** QUESTIONS **
**1.** In the thread on bridge forwarding with Crossbow, what does an unknown destination result in during a matching operation?
**2.** Extend the thread on bridge forwarding with Crossbow, picking up right after its final quoted question about L2 forwarding.

─── TEXT FOR ANALYSIS

The separate flow table would probably be ideal here. An alternative  
would be to have the entries still in place, but not do the forwarding  
on a match if it is disabled.

>
>  - I need to do a special match on "unknown destinations" -- anything
>    not in the forwarding table must be copied to every port that's
>    enabled by the control described above.

An unknown destination can be easily handled, since it results in a  
NULL flow during a matching operation, and is not on the performance  
sensitive case.

>
>  - The forwarding table must be implemented in a per-bridge manner,
>    rather than per-port/link, as is currently done with Crossbow.
>    Forwarding is a global function for a bridge; otherwise, you can't
>    actually forward between ports.

As discussed above, we could replicate the flows in each table of the  
links that are part of a bridge, or we could have a separate flow  
table per bridge, separate from the per mac_impl_t flow tables.

>  - If I'm to support IVL and SVL, I need to vary my lookup so that it
>    sometimes matches on MAC address alone (SVL) and other times based
>    on MAC+VID (IVL).  (I could ditch the feature and hard code for
>    one or the other, but that'd be less good.)

We currently do matching on MAC + VID, but in previous implementations  
we had code which could toggle between MAC only or MAC + VID based  
classification. So we can certainly consider having a flexible  
approach which satisfies this requirement.

>  - I need to age away entries (potentially based on bridge
>    parameters).  (This part at least looks "easy" in that I would use
>    a separate kernel thread that wakes up when needed.)
>
>
> There are many other issues that I don't know how to resolve.  For a
> few of these:
>
>  - Crossbow flows are associated with resources (CPUs and the like),
>    and these are currently assigned when flows are created by
>    administrative action, but it's unclear what choices data-driven
>    flow creation should use for those parameters.  There's probably a
>    separate infrastructure needed here -- perhaps per-VLAN set of
>    flow 'templates' set up by an administrator that get used to
>    create the actual flows -- but it's unclear how that should work.

The resources are not used by the flows themselves directly but rather  
by the data scheduling entities which relies on the flows, e.g. the  
SRS. If you use the flows directly you can decide how you will use  
these resource parameters. You can decide to not do any resource  
management, or have per bridge resources, etc.

>  - What happens when L2 forwarding occurs?  Do we use the same input
>    side flow for the output side, or are two separate look-ups done?
>    Things are clearer for IP and other network layer features using
>    Crossbow, as the xb responsibility effectively ends at the network
>    layer, so the user naturally expects a new flow look-up if the
>    packet is transmitted elsewhere by IP.  It's unclear if that makes
>    sense for forwarding done entirely inside Crossbow.

──────
─── DATA FOR ANALYSIS

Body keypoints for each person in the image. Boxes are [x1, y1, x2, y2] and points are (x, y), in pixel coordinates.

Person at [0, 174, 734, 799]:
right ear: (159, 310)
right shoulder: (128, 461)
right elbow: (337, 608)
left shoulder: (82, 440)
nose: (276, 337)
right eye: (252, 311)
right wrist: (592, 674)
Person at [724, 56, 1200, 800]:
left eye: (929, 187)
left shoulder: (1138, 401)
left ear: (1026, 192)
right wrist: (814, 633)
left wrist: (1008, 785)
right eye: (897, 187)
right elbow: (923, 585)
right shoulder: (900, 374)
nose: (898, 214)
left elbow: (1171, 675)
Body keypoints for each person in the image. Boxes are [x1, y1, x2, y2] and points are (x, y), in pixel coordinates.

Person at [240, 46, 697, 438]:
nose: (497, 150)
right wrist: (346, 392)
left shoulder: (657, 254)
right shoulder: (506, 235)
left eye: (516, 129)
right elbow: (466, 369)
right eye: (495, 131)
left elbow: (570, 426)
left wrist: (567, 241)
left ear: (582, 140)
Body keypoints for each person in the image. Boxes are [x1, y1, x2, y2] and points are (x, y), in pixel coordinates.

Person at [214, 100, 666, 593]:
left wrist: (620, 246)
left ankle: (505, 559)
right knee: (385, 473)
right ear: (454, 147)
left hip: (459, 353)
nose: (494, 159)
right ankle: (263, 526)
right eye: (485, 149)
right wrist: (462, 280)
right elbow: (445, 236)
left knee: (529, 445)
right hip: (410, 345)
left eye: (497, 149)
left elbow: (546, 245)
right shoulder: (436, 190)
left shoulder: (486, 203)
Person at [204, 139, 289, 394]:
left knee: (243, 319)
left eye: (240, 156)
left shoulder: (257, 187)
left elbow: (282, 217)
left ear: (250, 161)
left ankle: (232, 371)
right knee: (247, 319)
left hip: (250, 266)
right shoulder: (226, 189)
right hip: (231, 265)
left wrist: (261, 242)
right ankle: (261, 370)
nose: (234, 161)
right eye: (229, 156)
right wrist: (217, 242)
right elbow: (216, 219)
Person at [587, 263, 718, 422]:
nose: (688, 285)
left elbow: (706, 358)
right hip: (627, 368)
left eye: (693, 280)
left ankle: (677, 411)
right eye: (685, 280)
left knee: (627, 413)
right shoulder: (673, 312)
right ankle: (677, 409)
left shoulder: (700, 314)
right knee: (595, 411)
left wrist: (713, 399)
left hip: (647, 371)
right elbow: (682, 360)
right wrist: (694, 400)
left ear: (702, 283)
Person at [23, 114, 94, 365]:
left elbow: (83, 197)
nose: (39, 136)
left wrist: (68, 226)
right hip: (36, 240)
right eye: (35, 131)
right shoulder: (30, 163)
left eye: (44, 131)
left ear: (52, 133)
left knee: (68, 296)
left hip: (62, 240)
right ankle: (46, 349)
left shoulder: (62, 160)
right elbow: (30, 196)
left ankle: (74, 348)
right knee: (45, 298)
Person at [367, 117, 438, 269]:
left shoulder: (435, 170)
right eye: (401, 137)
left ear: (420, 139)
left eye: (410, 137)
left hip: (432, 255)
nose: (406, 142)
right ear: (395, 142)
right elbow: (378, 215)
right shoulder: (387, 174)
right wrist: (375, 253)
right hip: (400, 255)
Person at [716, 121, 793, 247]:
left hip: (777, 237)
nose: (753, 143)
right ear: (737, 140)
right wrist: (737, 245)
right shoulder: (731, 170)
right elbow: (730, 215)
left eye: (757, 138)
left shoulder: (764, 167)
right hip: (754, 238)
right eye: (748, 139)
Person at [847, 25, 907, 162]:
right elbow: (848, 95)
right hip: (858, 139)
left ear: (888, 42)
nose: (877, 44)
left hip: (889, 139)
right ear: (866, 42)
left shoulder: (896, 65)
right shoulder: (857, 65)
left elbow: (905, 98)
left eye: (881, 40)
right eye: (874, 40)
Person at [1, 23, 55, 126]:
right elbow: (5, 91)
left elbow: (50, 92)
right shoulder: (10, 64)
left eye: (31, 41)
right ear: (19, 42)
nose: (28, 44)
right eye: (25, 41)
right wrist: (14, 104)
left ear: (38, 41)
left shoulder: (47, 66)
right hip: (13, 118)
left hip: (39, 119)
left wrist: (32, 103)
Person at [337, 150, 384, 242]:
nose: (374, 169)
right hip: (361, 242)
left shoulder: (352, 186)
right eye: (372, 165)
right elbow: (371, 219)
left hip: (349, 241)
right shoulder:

──────

** ANSWERS PROVIDED **
**1.** It results in a NULL flow.

**2.**
I'm not sure what problem you are referring to. Are you referring to  
user flows managed through flowadm(1M)?

>
>   - Is "unknown destination" (transmit on all ports) a single flow or
>    N separate output-side look-ups?

If you don't find your destination we can then treat this as a special  
case which does the appropriate transmission(s). We already have such  
a special case when multiple MAC clients are present which causes the  
packet to go out on the wire.

>  - What happens when the user configures MAC based flows *and*
>    bridging is in use?  We then have two administrators manipulating
>    the same table -- the human admin is creating static entries, and
>    the system is creating and deleting dynamic ones.  What happens
>    when they overlap?

flowadm(1M) entries are L3 and up, so they wouldn't conflict with  
bridging. The only L2 entries we currently have are for MAC clients,  
and bridging already know how to handle these.

>>> I can see that this path wasn't taken, so I can't help but wonder  
>>> how
>>> reuse of Crossbow's classifier could be considered a requirement for
>>> bridging.
>>
>> It is very relevant to bridging since the bridge forwarding happens  
>> at
>> the same place on the data-path as the classification that Crossbow
>> introduced in the MAC layer. For example on transmit, the
>> classification on the destination MAC address results in sending the
>> packet to another MAC client (e.g. VNIC), send copies of the packets
>> to members of a multicast group, or send the packet on the wire. A  
>> new
>> outcome would be to pass the packet to a bridge.
>
> The flow identification in flow_ip_v4_match() does the same sort of
> look-up that's done by IPv4 forwarding entries, IP Filter, and IPsec
> policy matching.  That doesn't make Crossbow a replacement for any of
> those other cases, though.
>
> At a high enough level, the two functions do appear to be similar.
> They're not the same, though, and have significant differences when
> you look at the details.  For instance, the things I'm matching
> against are *not* per-port entries.

They are not today in your design, but that's not a requirement, the  
MAC addresses could be added to the per MAC instance flow table, or  
you could even have a separate flow table per bridge.

>> Similarly on receive, the old mac rx_add() entry points are gone, and
>> demultiplexing to the interested parties is now done by the mac layer
>> through the same classification table. So having the entry for an
>> address the bridge is interested in would allow the classification to
>> be leveraged for the receive side as well.
>>
>> So reusing the classifier for components of the same layer of the
>> stack seems that the natural thing to do. Once you use flows you can
>> also take advantage of hardware classification on the receive side.
>>
>> The Crossbow team will be happy to answer questions you may have  
>> about
>> the new datapath, and discuss specific requirements you may have, and
>> are not addressed by the current implementation.
>
> Again, I have no plan or resources available to launch the necessary
> research project into the redesign of Crossbow for the use of
> bridging.  It sounds like an interesting thing, to be sure, but that's
> just not going to happen within the context of this project.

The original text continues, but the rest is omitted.